Unsupervised discretization algorithm based on mixture probabilistic model
journal contribution
posted on 2002-01-01, 00:00authored byGang LiGang Li, F Tong
A theoretically rigorous algorithm for discretization of continuous attributes is presented based on mixture probabilistic models. This algorithm can automatically divide the range of specified attribute into intervals without prior knowledge or referencing attributes. A mixture probabilistic model in which each mixture component corresponding to a different interval represents all the attribute values. The Expectation-Maximization algorithm for maximum likelihood determines the parameters for the mixture probabilistic model. One advantage of mixture probabilistic-model approach to discretizing is that it allows the use of approximate Bayes factors to compare models.

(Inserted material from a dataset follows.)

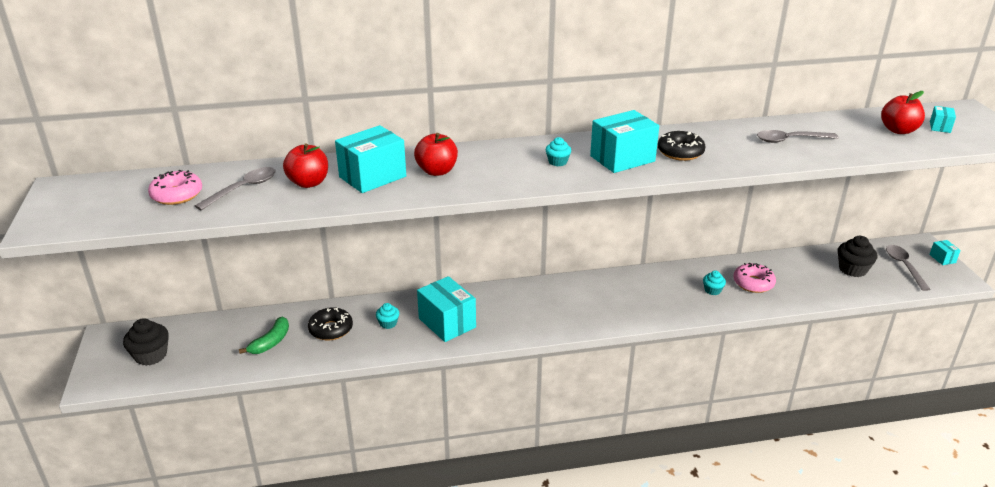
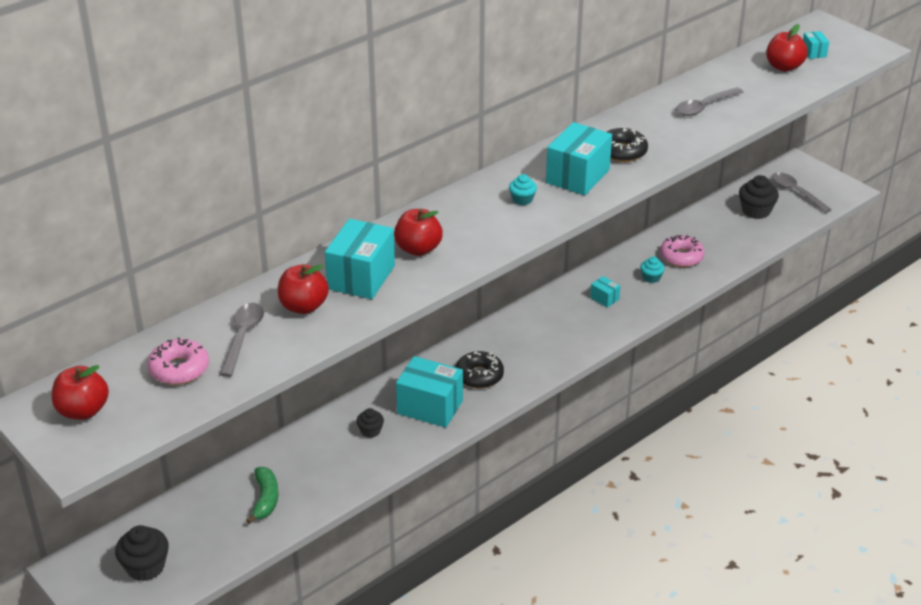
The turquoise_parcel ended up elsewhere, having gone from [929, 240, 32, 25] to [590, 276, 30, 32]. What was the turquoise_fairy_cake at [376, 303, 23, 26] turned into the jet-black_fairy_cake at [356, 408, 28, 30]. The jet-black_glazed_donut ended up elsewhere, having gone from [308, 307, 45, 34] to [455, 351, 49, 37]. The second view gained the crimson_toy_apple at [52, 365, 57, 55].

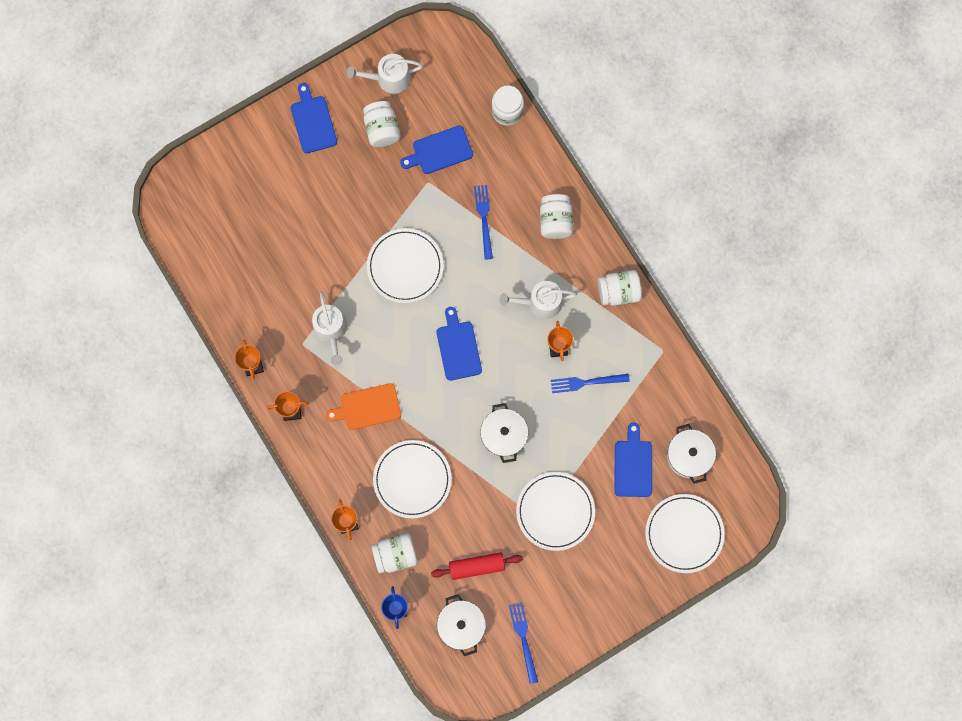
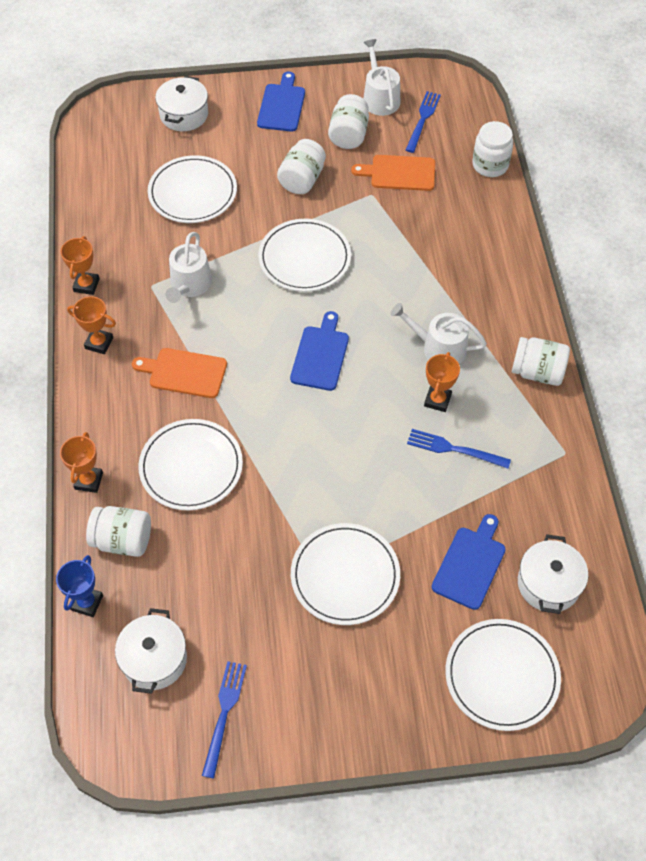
The white_watering_can at [347, 54, 76, 40] ended up facing another way, 60 degrees clockwise from before. What was the royal_blue_chopping_board at [400, 126, 73, 48] turned into the orange-coloured_chopping_board at [351, 155, 84, 36]. The royal_blue_table_fork ended up elsewhere, having gone from [474, 185, 19, 75] to [406, 91, 35, 62]. The white_jar ended up elsewhere, having gone from [540, 194, 33, 45] to [277, 139, 49, 55]. The white_stockpot ended up elsewhere, having gone from [480, 403, 48, 60] to [155, 76, 53, 55]. The second view lost the crimson_dough_roller at [431, 552, 92, 28]. The second view gained the white_plate at [148, 155, 89, 68].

In order to determine the most suitable number of intervals, the maximum likelihood parameters for mixture probability model with different number of components are calculated, and BIC (Bayesian Information Criteria) of these models are compared. From them, the model with the highest BIC is chosen as the resulting generative probabilistic model and determining the number of intervals. So choosing the best model simultaneously solves the problem of determining the number of intervals and the dividing method. Experimental results show that this form of discretization can have distinct advantages over competing non-probabilistic approaches (such as K-means algorithm) for certain reasons, since it allows uncertainty in interval membership, direct control over the variability is allowed within each interval, and permits an objective treatment of the ever-thorny question of how many intervals are being suggested by data.